If your memory blocks are roughly in the same "size classes" and fit into 
jemalloc's bucket sizes, then jemalloc (which AFAIK is used as emscripten's 
default allocator) should be fairly effective in avoiding memory 
fragmentation because allocations of similar size are already grouped into 
bigger pool allocations and then reused.

Fragmentation might then become a problem on the next level, when jemalloc 
is trying to allocate memory for new buckets, but can't find a big enough 
gap in the 32-bit address range (I'm actually not sure if WASM even uses 
the full 4 GB range, or is limited to 2 GB, in that case, 1.7 GB might be 
too close to the maximum, and no clever "fragmentation strategy" might 
help, because there's too little "wiggle room").

You can read up on jemalloc allocation strategy by searching here for 
"IMPLEMENTATION NOTES": http://jemalloc.net/jemalloc.3.html.

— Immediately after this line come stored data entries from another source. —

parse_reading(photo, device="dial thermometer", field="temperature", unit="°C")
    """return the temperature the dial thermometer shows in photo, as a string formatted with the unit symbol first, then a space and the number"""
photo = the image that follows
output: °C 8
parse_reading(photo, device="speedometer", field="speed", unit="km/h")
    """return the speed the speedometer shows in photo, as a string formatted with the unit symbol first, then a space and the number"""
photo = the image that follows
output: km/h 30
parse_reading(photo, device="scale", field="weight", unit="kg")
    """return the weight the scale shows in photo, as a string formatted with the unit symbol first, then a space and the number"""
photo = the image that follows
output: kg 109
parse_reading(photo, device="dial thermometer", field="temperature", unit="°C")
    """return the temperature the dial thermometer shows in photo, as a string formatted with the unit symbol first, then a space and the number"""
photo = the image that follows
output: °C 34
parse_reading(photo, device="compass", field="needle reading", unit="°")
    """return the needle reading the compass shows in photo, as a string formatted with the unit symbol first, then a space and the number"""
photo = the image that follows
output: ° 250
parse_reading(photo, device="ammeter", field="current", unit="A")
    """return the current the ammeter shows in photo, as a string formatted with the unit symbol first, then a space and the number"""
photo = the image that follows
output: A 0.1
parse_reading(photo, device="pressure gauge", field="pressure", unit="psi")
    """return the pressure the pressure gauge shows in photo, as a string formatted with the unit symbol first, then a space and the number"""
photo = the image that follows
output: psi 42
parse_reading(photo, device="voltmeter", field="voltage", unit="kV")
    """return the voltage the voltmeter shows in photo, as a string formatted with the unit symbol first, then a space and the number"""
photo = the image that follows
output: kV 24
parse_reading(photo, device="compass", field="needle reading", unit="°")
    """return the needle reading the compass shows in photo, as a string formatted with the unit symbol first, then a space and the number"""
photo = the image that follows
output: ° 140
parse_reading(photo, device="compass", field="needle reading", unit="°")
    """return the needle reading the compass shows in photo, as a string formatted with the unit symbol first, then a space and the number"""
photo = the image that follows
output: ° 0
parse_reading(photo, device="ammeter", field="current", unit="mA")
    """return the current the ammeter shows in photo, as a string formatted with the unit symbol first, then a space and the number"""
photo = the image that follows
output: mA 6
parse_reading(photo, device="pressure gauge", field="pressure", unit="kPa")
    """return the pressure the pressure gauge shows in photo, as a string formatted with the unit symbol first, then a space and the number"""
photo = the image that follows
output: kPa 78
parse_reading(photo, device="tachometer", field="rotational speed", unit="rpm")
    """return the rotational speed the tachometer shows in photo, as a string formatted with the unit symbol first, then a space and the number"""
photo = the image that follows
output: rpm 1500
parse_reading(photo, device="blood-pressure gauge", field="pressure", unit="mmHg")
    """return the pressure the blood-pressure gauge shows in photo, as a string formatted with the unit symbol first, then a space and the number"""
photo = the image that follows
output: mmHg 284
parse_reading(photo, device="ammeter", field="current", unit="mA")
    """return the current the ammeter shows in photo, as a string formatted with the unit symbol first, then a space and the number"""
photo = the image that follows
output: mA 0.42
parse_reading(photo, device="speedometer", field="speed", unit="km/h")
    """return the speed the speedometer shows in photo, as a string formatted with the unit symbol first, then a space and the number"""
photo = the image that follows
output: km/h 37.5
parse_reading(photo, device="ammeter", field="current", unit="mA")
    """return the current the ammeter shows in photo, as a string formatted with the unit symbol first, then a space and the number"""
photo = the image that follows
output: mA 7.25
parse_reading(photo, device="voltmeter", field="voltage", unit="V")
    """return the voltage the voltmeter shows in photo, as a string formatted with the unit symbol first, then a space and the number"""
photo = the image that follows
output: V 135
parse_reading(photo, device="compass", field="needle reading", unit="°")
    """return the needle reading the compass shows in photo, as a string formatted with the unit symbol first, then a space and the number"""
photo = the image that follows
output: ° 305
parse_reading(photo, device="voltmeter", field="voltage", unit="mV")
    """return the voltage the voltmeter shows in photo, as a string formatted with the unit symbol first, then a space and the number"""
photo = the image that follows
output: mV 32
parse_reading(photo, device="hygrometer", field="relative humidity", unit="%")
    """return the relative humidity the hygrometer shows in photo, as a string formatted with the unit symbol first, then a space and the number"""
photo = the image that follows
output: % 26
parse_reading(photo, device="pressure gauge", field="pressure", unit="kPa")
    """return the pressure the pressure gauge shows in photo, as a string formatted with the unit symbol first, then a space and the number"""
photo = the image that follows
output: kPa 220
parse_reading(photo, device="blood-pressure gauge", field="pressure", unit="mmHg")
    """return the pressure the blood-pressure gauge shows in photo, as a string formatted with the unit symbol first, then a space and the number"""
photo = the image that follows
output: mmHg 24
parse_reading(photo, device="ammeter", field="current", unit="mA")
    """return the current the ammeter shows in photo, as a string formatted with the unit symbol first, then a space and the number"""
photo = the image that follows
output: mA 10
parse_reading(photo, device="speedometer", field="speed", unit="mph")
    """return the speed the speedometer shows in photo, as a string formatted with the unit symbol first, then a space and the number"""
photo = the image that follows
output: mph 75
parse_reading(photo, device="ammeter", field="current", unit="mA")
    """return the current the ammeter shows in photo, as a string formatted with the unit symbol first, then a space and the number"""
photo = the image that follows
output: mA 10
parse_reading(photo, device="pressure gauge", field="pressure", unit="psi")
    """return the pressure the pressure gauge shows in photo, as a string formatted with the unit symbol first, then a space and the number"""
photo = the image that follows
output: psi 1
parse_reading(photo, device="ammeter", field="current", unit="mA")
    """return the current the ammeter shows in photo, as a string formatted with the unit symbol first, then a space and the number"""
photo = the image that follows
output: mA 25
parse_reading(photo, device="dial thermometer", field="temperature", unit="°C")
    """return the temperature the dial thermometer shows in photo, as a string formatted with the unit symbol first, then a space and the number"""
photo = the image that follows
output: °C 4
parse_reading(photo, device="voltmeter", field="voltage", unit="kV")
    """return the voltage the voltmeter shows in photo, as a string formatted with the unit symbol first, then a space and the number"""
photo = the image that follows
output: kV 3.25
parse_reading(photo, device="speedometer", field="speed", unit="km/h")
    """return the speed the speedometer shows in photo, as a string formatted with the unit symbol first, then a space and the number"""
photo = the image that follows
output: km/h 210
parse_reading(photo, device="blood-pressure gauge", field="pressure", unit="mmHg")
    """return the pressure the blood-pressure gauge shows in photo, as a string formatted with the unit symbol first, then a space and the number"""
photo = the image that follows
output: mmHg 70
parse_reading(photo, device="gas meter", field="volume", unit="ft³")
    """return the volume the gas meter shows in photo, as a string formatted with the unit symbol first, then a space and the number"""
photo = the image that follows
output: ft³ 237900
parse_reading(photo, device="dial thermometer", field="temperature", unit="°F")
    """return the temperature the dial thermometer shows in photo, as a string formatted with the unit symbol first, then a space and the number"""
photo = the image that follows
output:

On Wednesday, 24 February 2021 at 18:46:04 UTC+1 Dieter Weidenbrück wrote:

> Hi all,
> I'm working on a graphics authoring app. Naturally, there are lots of 
> primitives stored in variable size mem blocks. The quantity can easily 
> exceed a couple of hundred thousand blocks.
> Loading such content into fresh memory is not the problem, however, after 
> editing/changing the content the heap will be cluttered with small blocks.
>
> It is not really feasible to load a new instance and reorganize all blocks 
> there, although that might be a last effort solution.
>
> Is there any recommendation on how to overcome this problem? I thought 
> about reserving a large chunk of memory (approx 1.7 GB to leave room for 
> other allocations) using malloc at startup time and then manage all small 
> blocks myself. Looks a bit like brute force though. (I'm not caring about 
> mobile phone usage)
>
> On 68k-Macs Handles were used (int**) where a pointer was stored in a 
> master block, and the code would access the location in the master block 
> only. That made it possible to move mem blocks around and compact the heap. 
> Could that be a solution?
>
> Thanks for your ideas! 
> Coming from long years of C development I am thrilled with emscripten and 
> the options it offers for new kinds of web apps!